I dive with a nice guy who dives an old double hose. He can't help me, but I have my doubles, so I can help both him and myself. They are always shallow, short, easy dives, and we have had fun together.
dbl_hose_diver_copy.jpg

Also, a lot of the divers I dive with don't have much experience and haven't done an air share since their original OW check-out dives, so I just assume that they would not be competent, or really able, to give me air if I needed it. And I do easy dives with them, too.

I'm not trying to cause problems, Don, like you stated. It's just the truth.

Sure he can help you, learn to buddy breath from his two hose, it was done in the days when it was the only type regulator in use.
 
wow, what a heated thread.

Of course I would still dive with someone who clearly stated at the beginning of the dive the terms (the buddy "agreement").

At that moment however, I am accepting my own due risk. Just like getting in the water in the first place. Anything can go wrong.

And no, I would NOT absolutely, under no circumstances, refuse to share air in an emergency. BUT, I do have the sole right to refuse if I feel as though MY life would be at jeopardy too.

So many variables....
 
I chose "no" but the wording of the poll leaves some questions. If someone can't share air because of their configuration, that would be acceptable because I dive in a configuration where I don't need to depend on a buddy for air. But what kind of a person would refuse to share air if he could, and someone was dying? I wouldn't dive with a sociopath, no.
 
I agree with Bob (NWG) 100%. The greatest thing about America is our freedom. We are each free to act pretty much as we wish.

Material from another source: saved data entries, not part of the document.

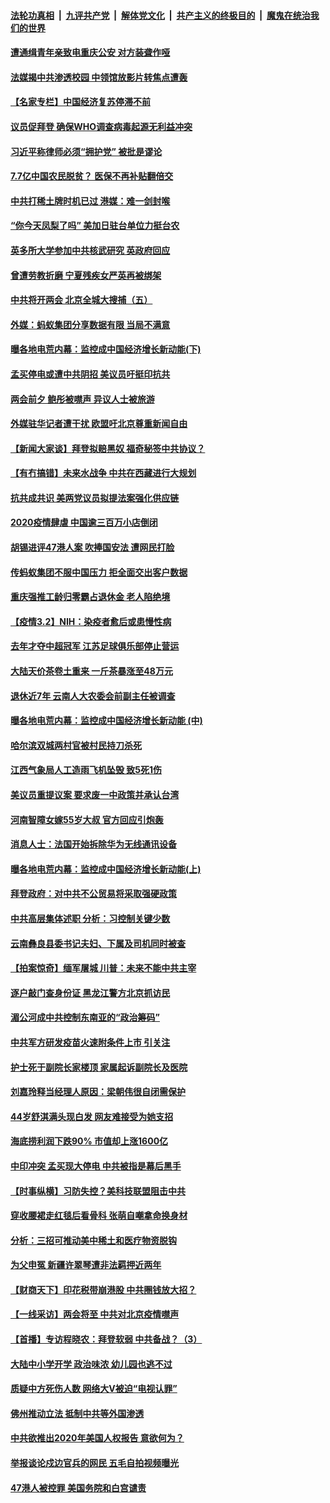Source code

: 

####  [法轮功真相](../../../../basic/blob/master/README.md?t=03030530) &nbsp;|&nbsp; [九评共产党](../../../../9ping.md/blob/master/README.md?t=03030530) &nbsp;|&nbsp; [解体党文化](../../../../jtdwh.md/blob/master/README.md?t=03030530)  &nbsp;|&nbsp; [共产主义的终极目的](../../../../gczydzjmd.md/blob/master/README.md?t=03030530) &nbsp;|&nbsp; [魔鬼在统治我们的世界](../../../../mgztzwmdsj.md/blob/master/README.md?t=03030530) 

#### [遭通缉青年亲致电重庆公安 对方装聋作哑](../pages/nsc413/n12785279.md?t=03030530) 

#### [法媒揭中共渗透校园 中领馆放影片转焦点遭轰](../pages/nsc413/n12785295.md?t=03030530) 

#### [【名家专栏】中国经济复苏停滞不前](../pages/nsc413/n12784809.md?t=03030530) 

#### [议员促拜登 确保WHO调查病毒起源无利益冲突](../pages/nsc413/n12785284.md?t=03030530) 

#### [习近平称律师必须“拥护党” 被批是谬论](../pages/nsc413/n12785140.md?t=03030530) 

#### [7.7亿中国农民脱贫？ 医保不再补贴翻倍交](../pages/nsc413/n12785104.md?t=03030530) 

#### [中共打稀土牌时机已过 港媒：难一剑封喉](../pages/nsc413/n12784658.md?t=03030530) 

#### [“你今天凤梨了吗” 美加日驻台单位力挺台农](../pages/nsc413/n12785123.md?t=03030530) 

#### [英多所大学参加中共核武研究 英政府回应](../pages/nsc413/n12785101.md?t=03030530) 

#### [曾遭劳教折磨 宁夏残疾女严英再被绑架](../pages/nsc413/n12784325.md?t=03030530) 

#### [中共将开两会 北京全城大搜捕（五）](../pages/nsc413/n12784938.md?t=03030530) 

#### [外媒：蚂蚁集团分享数据有限 当局不满意](../pages/nsc413/n12784933.md?t=03030530) 

#### [曝各地电荒内幕：监控成中国经济增长新动能(下)](../pages/nsc413/n12783784.md?t=03030530) 

#### [孟买停电或遭中共阴招 美议员吁挺印抗共](../pages/nsc413/n12784962.md?t=03030530) 

#### [两会前夕 鲍彤被噤声 异议人士被旅游](../pages/nsc413/n12784833.md?t=03030530) 

#### [外媒驻华记者遭干扰 欧盟吁北京尊重新闻自由](../pages/nsc413/n12784923.md?t=03030530) 

#### [【新闻大家谈】拜登拟赔黑奴 福奇秘签中共协议？](../pages/nsc413/n12784943.md?t=03030530) 

#### [【有冇搞错】未来水战争 中共在西藏进行大规划](../pages/nsc413/n12783882.md?t=03030530) 

#### [抗共成共识 美两党议员拟提法案强化供应链](../pages/nsc413/n12784677.md?t=03030530) 

#### [2020疫情肆虐 中国逾三百万小店倒闭](../pages/nsc413/n12784772.md?t=03030530) 

#### [胡锡进评47港人案 吹捧国安法 遭网民打脸](../pages/nsc413/n12784628.md?t=03030530) 

#### [传蚂蚁集团不服中国压力 拒全面交出客户数据](../pages/nsc413/n12784660.md?t=03030530) 

#### [重庆强推工龄归零霸占退休金 老人陷绝境](../pages/nsc413/n12784332.md?t=03030530) 

#### [【疫情3.2】NIH：染疫者愈后或患慢性病](../pages/nsc413/n12784388.md?t=03030530) 


#### [去年才夺中超冠军 江苏足球俱乐部停止营运](../pages/nsc413/n12784128.md?t=03030530) 

#### [大陆天价茶卷土重来 一斤茶暴涨至48万元](../pages/nsc413/n12784154.md?t=03030530) 

#### [退休近7年 云南人大农委会前副主任被调查](../pages/nsc413/n12784298.md?t=03030530) 

#### [曝各地电荒内幕：监控成中国经济增长新动能 (中)](../pages/nsc413/n12783670.md?t=03030530) 

#### [哈尔滨双城两村官被村民持刀杀死](../pages/nsc413/n12784301.md?t=03030530) 

#### [江西气象局人工造雨飞机坠毁 致5死1伤](../pages/nsc413/n12783965.md?t=03030530) 

#### [美议员重提议案 要求废一中政策并承认台湾](../pages/nsc413/n12783586.md?t=03030530) 

#### [河南智障女嫁55岁大叔 官方回应引炮轰](../pages/nsc413/n12783736.md?t=03030530) 

#### [消息人士：法国开始拆除华为无线通讯设备](../pages/nsc413/n12783530.md?t=03030530) 

#### [曝各地电荒内幕：监控成中国经济增长新动能(上)](../pages/nsc413/n12783451.md?t=03030530) 

#### [拜登政府：对中共不公贸易将采取强硬政策](../pages/nsc413/n12783501.md?t=03030530) 

#### [中共高层集体述职 分析：习控制关键少数](../pages/nsc413/n12783676.md?t=03030530) 

#### [云南彝良县委书记夫妇、下属及司机同时被查](../pages/nsc413/n12783888.md?t=03030530) 

#### [【拍案惊奇】缅军屠城 川普：未来不能中共主宰](../pages/nsc413/n12783537.md?t=03030530) 

#### [逐户敲门查身份证 黑龙江警方北京抓访民](../pages/nsc413/n12783706.md?t=03030530) 

#### [湄公河成中共控制东南亚的“政治筹码”](../pages/nsc413/n12783829.md?t=03030530) 

#### [中共军方研发疫苗火速附条件上市 引关注](../pages/nsc413/n12783608.md?t=03030530) 

#### [护士死于副院长家楼顶 家属起诉副院长及医院](../pages/nsc413/n12783558.md?t=03030530) 

#### [刘嘉玲释当经理人原因：梁朝伟很自闭需保护](../pages/nsc413/n12783227.md?t=03030530) 

#### [44岁舒淇满头现白发 网友难接受为她支招](../pages/nsc413/n12783059.md?t=03030530) 

#### [海底捞利润下跌90% 市值却上涨1600亿](../pages/nsc413/n12783302.md?t=03030530) 

#### [中印冲突 孟买现大停电 中共被指是幕后黑手](../pages/nsc413/n12783003.md?t=03030530) 

#### [【时事纵横】习防失控？美科技联盟阻击中共](../pages/nsc413/n12782771.md?t=03030530) 

#### [穿收腰裙走红毯后看骨科 张萌自嘲拿命换身材](../pages/nsc413/n12782835.md?t=03030530) 

#### [分析：三招可推动美中稀土和医疗物资脱钩](../pages/nsc413/n12779806.md?t=03030530) 

#### [为父申冤 新疆许翠琴遭非法羁押近两年](../pages/nsc413/n12783239.md?t=03030530) 

#### [【财商天下】印花税带崩港股 中共圈钱放大招？](../pages/nsc413/n12782633.md?t=03030530) 

#### [【一线采访】两会将至 中共对北京疫情噤声](../pages/nsc413/n12783072.md?t=03030530) 

#### [【首播】专访程晓农：拜登软弱 中共备战？（3）](../pages/nsc413/n12779494.md?t=03030530) 

#### [大陆中小学开学 政治味浓 幼儿园也逃不过](../pages/nsc413/n12783023.md?t=03030530) 

#### [质疑中方死伤人数 网络大V被迫“电视认罪”](../pages/nsc413/n12783156.md?t=03030530) 

#### [佛州推动立法 抵制中共等外国渗透](../pages/nsc413/n12783025.md?t=03030530) 

#### [中共欲推出2020年美国人权报告 意欲何为？](../pages/nsc413/n12782847.md?t=03030530) 

#### [举报谈论戍边官兵的网民 五毛自拍视频曝光](../pages/nsc413/n12780958.md?t=03030530) 

#### [47港人被控罪 美国务院和白宫谴责](../pages/nsc413/n12782844.md?t=03030530)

When looking at how many people refuse to accept responsibility for their actions, one might wonder if we have too much freedom, but I, like many others on this board did my time in the Army to ensure that if we have to make a choice between too much freedom or to little, we err in favor of the former.

Kingpatzer: With regard to not endangering additional lives and resources in a rescue operation, the human race in general and the US military in particular have a Proud Tradition of doing just that. The best publicized such event being the "Blackhawk Down" incident, where the better part of a battalion was sent out to recover the crew of a single helicopter and took additional casualties in the process, but they upheld the creed of No One Gets Left Behind.

Talking about diminishing the Coast Guards air rescue capability is just ridiculous. That capabilty does not exist to sit on the pad and "be available". The capability exists so that it can be used to save lives.

One good working definition of the word hero is one who does what it takes to save another without regard for his own safety. This is perfectly exemplified in one of the Coast Guards unofficial mottoes "We have to go out....We don't have to come back."

I am not by any stretch of the imagination saying that it is heroic to throw away ones life when there is no possibility of survival, but that a hero, faced with a dire situation, will attempt the rescue before calculating the odds of survival. Granted, that is why a significant percentage of Medals of Honor are awarded posthumously. But there are times when the window of opportunity is so narrow that there is not enough time to do the calculus of survival.